Avoir de quoi se nourrir chaque jour est primordial. Les habitants de l’Ukraine, aujourd’hui en guerre, le savent mieux que quiconque. Mais dans un pays comme le nôtre, peu aujourd’hui craignent de manquer. Même pendant la période de confinement, la chaîne alimentaire a fonctionné sans rupture. Pour que cela perdure, il faut néanmoins que chaque maillon, agriculteur, transformateur et distributeur, gagne correctement sa vie au risque sinon de disparaître. La course aux prix bas menée depuis des années par les grandes surfaces a fragilisé les deux premiers niveaux. Pour la première fois depuis huit ans, les négociations commerciales se sont terminées avec des prix en hausse (lire p. 14), même si les augmentations restent inférieures à celles demandées par les industriels. Mais cette année encore, les discussions ont été rudes. Et ce n’est pas la philanthropie des distributeurs qui a fait inverser la donne, mais plutôt la loi Egalim 2 qui les a contraints à prendre en compte le coût de la matière première agricole.

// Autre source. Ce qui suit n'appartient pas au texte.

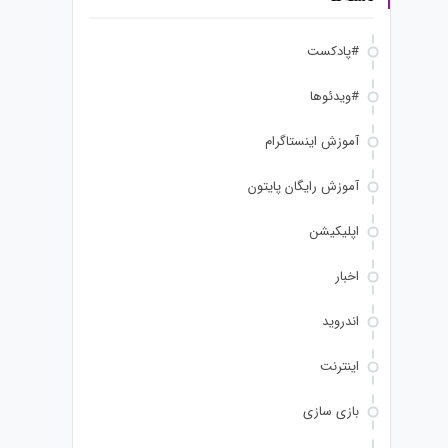
#پادکست
#ویدئوها
آموزش اینستاگرام
آموزش رایگان پایتون
اپلیکیشن
اخبار
اندروید
اینترنت
بازی سازی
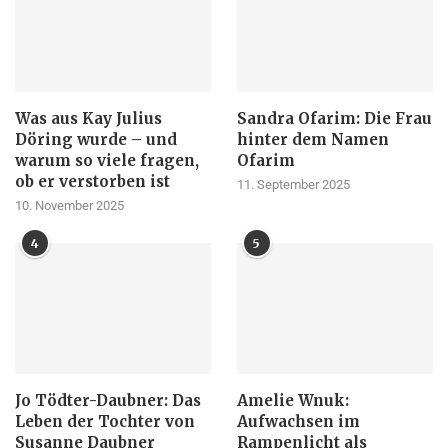
Was aus Kay Julius
Sandra Ofarim: Die Frau
Döring wurde – und
hinter dem Namen
warum so viele fragen,
Ofarim
ob er verstorben ist
11. September 2025
10. November 2025
4
5
Jo Tödter-Daubner: Das
Amelie Wnuk:
Leben der Tochter von
Aufwachsen im
Susanne Daubner
Rampenlicht als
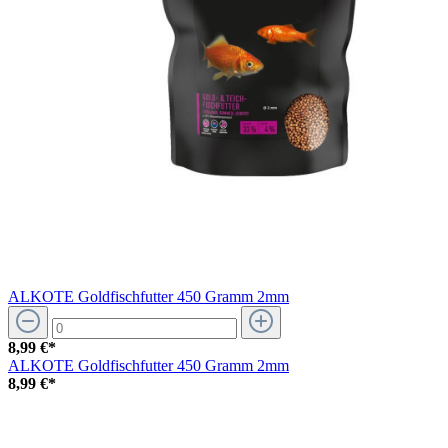
ALKOTE Goldfischfutter 450 Gramm 2mm
8,99 €*
ALKOTE Goldfischfutter 450 Gramm 2mm
8,99 €*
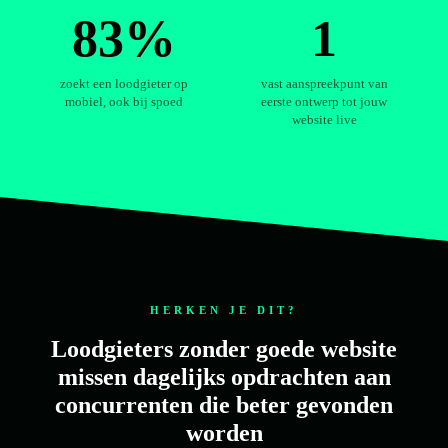
83%
1
zoekt een loodgieter op
vast aanspreekpunt van
mobiel, ook bij spoed
eerste ontwerp tot jouw
website live
HERKEN JE DIT?
Loodgieters zonder goede website
missen dagelijks opdrachten aan
concurrenten die beter gevonden
worden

La guerre entre la Russie et l’Ukraine met en évidence le rôle fondamental de l’agriculture et de l’alimentation, mais aussi une certaine fragilité, avec des conséquences qui vont bien au-delà des frontières de ces deux pays. Le conflit a des répercussions pour les producteurs français. Car avec la paralysie des exportations de la mer Noire, le cours des céréales a explosé, ce qui alourdit encore plus le prix de l’alimentation animale pour les éleveurs, de porcs et de volailles notamment. Il faudra bien que ces surcoûts soient intégrés par la grande distribution, avec la mise en œuvre de clauses de révision des prix. Car sans rémunération correcte, la souveraineté alimentaire est menacée. La guerre en Ukraine a aussi de fortes conséquences sur le prix des engrais et de l’énergie. Le gouvernement a prévu un plan de résilience avec « un soutien ciblé et massif aux secteurs les plus critiques », estimant que le secteur agricole est le plus touché. Ce soutien est fondamental.

Reste qu’au-delà de la France se pose aussi la question de la sécurité alimentaire d’autres zones du globe car la Russie et l’Ukraine représentent 30 % des échanges mondiaux de blé. La situation s’annonce ainsi critique pour les pays très dépendants des importations pour nourrir leur population, comme ceux du pourtour méditerranéen qui doivent trouver des disponibilités ailleurs. Alors que les prix atteignent des niveaux records, on peut encore craindre des émeutes de la faim. Pour réalimenter le marché, l’Union européenne doit remettre en culture ses jachères. Il faudra aussi revoir la stratégie « Farm to fork » de la Commission européenne, un projet de décroissance qui entraînerait une baisse de la production dans l’UE (lire p. 21). La guerre en Ukraine remet en avant le rôle stratégique de l’agriculture que beaucoup avaient oublié.